The American Public Health Association has supported the abolition of nuclear weapons and the prevention of nuclear war for almost 40 years, and in February 2020, PSR members from the PSR San Francisco Bay Area chapter (Dr. Tova Fuller, Dr. Robert Gould, and Patrice Sutton, MPH), along with Washington PSR members (Dr. Amy Hagopian and Cameron Dacey) co-authored and submitted the policy statement “Towards a Nuclear Weapons Free World” for consideration by the APHA Governing Council at its Annual Meeting. On October 24th, APHA adopted this policy to update and replace many older policy resolutions co-authored by PSR founding member Dr. Vic Sidel and Dr.

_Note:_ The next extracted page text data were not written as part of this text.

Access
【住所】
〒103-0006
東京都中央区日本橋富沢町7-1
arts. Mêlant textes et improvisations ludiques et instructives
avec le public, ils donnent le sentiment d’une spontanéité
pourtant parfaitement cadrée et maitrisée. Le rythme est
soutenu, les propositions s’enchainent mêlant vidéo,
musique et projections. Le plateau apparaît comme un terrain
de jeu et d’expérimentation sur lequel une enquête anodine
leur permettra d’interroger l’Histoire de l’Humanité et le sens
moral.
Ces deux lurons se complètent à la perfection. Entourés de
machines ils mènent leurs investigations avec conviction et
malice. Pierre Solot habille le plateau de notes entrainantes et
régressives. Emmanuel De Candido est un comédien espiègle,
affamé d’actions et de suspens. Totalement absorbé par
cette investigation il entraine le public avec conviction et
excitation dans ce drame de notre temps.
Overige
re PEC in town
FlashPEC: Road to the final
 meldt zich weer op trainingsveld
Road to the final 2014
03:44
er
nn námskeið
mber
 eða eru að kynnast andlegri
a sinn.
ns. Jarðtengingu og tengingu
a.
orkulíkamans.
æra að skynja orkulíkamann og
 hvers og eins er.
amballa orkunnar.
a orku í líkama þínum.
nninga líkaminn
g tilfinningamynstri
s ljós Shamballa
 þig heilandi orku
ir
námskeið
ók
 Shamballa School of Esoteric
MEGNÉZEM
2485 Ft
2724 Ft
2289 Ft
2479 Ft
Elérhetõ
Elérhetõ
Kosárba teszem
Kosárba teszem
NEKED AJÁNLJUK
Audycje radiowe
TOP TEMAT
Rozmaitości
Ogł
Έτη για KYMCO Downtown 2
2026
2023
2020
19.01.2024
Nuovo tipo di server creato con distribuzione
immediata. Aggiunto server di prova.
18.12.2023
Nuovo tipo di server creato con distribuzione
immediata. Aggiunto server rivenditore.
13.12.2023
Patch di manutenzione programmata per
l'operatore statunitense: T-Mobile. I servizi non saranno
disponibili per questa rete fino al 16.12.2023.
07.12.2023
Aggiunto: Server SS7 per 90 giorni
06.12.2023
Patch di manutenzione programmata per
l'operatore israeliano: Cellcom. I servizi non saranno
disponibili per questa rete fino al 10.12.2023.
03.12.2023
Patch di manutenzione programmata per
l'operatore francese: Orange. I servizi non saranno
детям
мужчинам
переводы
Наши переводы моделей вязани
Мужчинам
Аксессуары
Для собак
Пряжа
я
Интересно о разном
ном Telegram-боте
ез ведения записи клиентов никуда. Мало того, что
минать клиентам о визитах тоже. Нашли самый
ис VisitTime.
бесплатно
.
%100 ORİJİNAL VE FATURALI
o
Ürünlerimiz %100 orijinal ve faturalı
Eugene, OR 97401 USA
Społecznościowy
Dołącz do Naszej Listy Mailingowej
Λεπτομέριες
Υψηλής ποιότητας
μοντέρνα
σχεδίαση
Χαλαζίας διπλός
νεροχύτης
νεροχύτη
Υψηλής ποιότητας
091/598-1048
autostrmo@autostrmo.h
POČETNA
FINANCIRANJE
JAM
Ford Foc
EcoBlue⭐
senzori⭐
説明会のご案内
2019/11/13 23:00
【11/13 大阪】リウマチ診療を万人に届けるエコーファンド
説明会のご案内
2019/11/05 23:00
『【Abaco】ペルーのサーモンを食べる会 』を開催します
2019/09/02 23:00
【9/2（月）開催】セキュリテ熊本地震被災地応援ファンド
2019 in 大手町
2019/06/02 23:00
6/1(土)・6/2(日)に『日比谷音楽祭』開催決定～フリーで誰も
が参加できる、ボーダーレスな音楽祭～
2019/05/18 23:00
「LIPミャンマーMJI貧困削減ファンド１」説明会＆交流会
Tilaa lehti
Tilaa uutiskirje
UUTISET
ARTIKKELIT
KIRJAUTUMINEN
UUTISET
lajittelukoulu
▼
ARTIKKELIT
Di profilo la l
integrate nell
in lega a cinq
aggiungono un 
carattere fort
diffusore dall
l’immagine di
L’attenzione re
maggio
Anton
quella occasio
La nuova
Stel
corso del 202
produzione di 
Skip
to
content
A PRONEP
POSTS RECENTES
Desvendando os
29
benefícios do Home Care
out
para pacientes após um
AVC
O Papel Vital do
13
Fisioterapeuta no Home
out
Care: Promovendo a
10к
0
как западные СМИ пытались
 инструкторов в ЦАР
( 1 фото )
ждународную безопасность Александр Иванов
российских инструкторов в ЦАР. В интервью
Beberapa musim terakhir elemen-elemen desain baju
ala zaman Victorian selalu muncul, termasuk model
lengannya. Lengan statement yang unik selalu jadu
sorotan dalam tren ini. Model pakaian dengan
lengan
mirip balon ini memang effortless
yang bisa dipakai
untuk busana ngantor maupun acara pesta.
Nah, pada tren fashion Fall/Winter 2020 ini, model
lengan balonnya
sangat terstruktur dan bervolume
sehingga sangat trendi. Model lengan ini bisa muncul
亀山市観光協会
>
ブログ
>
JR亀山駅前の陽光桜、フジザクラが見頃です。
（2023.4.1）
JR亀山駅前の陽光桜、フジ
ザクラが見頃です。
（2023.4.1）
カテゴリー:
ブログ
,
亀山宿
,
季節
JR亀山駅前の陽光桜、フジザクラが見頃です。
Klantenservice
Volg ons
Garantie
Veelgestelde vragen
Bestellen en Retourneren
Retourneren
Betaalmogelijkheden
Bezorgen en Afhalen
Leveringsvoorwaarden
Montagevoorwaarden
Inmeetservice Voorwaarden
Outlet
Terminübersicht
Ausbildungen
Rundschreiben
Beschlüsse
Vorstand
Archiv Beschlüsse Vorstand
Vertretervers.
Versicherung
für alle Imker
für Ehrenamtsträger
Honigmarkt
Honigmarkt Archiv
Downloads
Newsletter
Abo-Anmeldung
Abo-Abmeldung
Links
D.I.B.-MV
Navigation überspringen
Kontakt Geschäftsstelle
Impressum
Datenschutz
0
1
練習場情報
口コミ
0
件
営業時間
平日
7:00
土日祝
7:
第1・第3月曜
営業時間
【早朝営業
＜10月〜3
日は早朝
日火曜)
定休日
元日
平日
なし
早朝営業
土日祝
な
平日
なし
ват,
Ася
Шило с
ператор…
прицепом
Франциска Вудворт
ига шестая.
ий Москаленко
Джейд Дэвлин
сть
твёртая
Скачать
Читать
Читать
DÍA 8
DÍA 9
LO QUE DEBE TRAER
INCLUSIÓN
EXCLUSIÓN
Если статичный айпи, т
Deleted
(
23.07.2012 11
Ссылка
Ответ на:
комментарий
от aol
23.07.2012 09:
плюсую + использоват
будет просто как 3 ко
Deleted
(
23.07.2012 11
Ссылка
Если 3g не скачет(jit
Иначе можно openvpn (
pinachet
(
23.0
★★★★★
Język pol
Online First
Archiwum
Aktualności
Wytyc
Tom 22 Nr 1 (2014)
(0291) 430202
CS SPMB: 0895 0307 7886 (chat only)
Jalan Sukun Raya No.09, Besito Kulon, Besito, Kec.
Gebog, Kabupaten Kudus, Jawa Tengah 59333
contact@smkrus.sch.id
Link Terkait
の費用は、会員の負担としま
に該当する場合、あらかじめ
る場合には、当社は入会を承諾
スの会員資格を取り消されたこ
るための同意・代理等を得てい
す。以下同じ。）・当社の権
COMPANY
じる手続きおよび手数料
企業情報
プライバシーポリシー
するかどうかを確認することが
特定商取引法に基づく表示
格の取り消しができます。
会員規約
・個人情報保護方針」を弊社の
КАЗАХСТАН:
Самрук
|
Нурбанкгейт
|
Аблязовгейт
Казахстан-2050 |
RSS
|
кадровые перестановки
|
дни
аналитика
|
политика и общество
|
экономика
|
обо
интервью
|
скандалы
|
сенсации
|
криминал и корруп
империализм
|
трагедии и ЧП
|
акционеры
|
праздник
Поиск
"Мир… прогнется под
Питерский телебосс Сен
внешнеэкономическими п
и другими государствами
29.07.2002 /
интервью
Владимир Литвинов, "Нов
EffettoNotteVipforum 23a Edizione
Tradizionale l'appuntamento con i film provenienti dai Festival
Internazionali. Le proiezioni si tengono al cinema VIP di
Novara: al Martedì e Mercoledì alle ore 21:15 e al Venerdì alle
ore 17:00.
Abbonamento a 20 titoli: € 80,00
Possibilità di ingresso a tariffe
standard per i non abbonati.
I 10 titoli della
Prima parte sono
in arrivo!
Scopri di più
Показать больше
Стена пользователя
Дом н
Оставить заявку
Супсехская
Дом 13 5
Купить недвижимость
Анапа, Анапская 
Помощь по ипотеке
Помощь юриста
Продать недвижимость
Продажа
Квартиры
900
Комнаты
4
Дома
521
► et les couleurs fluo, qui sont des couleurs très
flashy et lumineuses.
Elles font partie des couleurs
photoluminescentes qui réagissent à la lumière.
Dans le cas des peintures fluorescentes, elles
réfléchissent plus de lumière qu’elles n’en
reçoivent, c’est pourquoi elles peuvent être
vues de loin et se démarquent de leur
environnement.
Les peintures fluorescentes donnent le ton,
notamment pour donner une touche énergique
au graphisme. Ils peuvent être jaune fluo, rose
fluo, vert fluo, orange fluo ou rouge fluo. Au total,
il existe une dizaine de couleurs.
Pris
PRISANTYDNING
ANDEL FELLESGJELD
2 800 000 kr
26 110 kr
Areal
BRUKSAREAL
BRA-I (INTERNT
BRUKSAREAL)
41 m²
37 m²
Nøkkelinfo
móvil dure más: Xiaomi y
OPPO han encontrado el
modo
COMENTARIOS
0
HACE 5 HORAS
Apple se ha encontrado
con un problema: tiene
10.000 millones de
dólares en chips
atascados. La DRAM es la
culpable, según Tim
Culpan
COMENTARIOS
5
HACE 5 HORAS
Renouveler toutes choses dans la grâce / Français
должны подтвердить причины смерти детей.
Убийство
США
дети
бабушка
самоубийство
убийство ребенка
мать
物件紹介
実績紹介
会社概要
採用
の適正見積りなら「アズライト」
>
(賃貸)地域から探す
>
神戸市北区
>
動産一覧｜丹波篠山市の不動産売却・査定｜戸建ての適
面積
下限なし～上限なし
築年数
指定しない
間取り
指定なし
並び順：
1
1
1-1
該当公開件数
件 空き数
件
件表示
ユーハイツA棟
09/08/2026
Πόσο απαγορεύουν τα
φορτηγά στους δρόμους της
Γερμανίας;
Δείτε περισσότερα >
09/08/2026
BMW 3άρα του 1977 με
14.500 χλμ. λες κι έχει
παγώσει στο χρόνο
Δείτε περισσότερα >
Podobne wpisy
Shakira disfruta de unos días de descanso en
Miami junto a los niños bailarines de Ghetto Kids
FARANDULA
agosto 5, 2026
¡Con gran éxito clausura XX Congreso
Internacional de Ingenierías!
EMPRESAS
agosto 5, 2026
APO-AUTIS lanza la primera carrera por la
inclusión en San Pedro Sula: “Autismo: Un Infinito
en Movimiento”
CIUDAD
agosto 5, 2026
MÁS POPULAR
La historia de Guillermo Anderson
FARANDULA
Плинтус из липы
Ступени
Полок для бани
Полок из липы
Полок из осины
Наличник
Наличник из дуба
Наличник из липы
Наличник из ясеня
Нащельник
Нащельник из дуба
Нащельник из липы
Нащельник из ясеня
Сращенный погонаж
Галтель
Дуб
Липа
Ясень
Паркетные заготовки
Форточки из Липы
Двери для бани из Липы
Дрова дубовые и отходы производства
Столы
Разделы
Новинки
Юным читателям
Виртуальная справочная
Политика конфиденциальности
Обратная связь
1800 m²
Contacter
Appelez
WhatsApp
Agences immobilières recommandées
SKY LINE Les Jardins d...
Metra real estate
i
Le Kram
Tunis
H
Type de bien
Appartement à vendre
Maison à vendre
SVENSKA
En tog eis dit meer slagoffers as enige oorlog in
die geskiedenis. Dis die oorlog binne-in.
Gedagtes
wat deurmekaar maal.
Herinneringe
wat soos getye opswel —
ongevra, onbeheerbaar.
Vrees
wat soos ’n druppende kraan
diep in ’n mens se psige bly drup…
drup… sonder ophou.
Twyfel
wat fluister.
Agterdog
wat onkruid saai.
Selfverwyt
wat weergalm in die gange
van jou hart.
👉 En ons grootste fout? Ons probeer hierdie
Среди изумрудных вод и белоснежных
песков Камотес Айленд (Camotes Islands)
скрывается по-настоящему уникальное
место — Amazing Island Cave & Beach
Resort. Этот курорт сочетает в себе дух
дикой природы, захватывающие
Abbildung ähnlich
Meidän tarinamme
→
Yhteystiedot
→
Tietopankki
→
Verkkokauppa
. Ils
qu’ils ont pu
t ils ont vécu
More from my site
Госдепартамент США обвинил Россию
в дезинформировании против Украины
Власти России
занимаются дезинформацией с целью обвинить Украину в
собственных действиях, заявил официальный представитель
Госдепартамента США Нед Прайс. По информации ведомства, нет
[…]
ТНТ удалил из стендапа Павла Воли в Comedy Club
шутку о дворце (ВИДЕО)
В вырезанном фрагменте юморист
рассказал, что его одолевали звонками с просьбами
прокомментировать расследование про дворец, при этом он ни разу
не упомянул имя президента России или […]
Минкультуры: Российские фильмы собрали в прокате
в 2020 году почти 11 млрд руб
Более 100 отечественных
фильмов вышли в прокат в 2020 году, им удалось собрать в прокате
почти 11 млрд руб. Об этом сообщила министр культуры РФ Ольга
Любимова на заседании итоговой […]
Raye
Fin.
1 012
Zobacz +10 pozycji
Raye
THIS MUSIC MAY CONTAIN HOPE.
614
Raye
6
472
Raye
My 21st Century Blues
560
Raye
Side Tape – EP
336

Gould. The adoption of such a policy right now is crucial in demonstrating the opposition within the broad public health community to the heightened existential threat of nuclear war, and its support for the growing movement for nuclear abolition exemplified by the “Back from the Brink” campaign.
In a remarkable coincidence, the treaty achieved 50 ratifications necessary for entry into force on the very same day—October 24, which was also United Nations Day. This new APHA policy will help strengthen our efforts in the U.S. to move our nation to rejoin and strengthen treaties that reduce nuclear dangers, and provide greater prominence to our growing movement to end the scourge of nuclear weapons once and for all.
Excerpt from APHA policy document “Towards a Nuclear Weapons Free World” summary, adopted by APHA on October 24, 2020
“This proposal calls for: 1) the United States (U.S.) and the other nuclear weapons states to sign and ratify the 2017 United Nations (UN) Treaty on the Prohibition of Nuclear Weapons to pursue negotiations in good faith on effective measures relating to the cessation of the nuclear arms race; 2) the U.S. Congress and President to work towards the goal of a world free of nuclear weapons including, but not limited to, rejoining the Intermediate-Range Nuclear Forces (INF) treaty, renewing and expanding the New START Treaty, pursuing multilateral regional treaties, renouncing first use of nuclear weapons, and ending the sole presidential authority to launch a nuclear attack; 3) the U.S. Congress and President to address legacy and current occupational and environmental health harms posed by the U.S. nuclear weapons complex; and 4) all public health professionals and schools of public health to advocate for a world free of nuclear weapons, including opposition to diverting resources to weapons development and production, teaching material covering health impacts of the nuclear weapons cycle in schools of public health, and conducting further research and publishing materials on nuclear weapons issues.”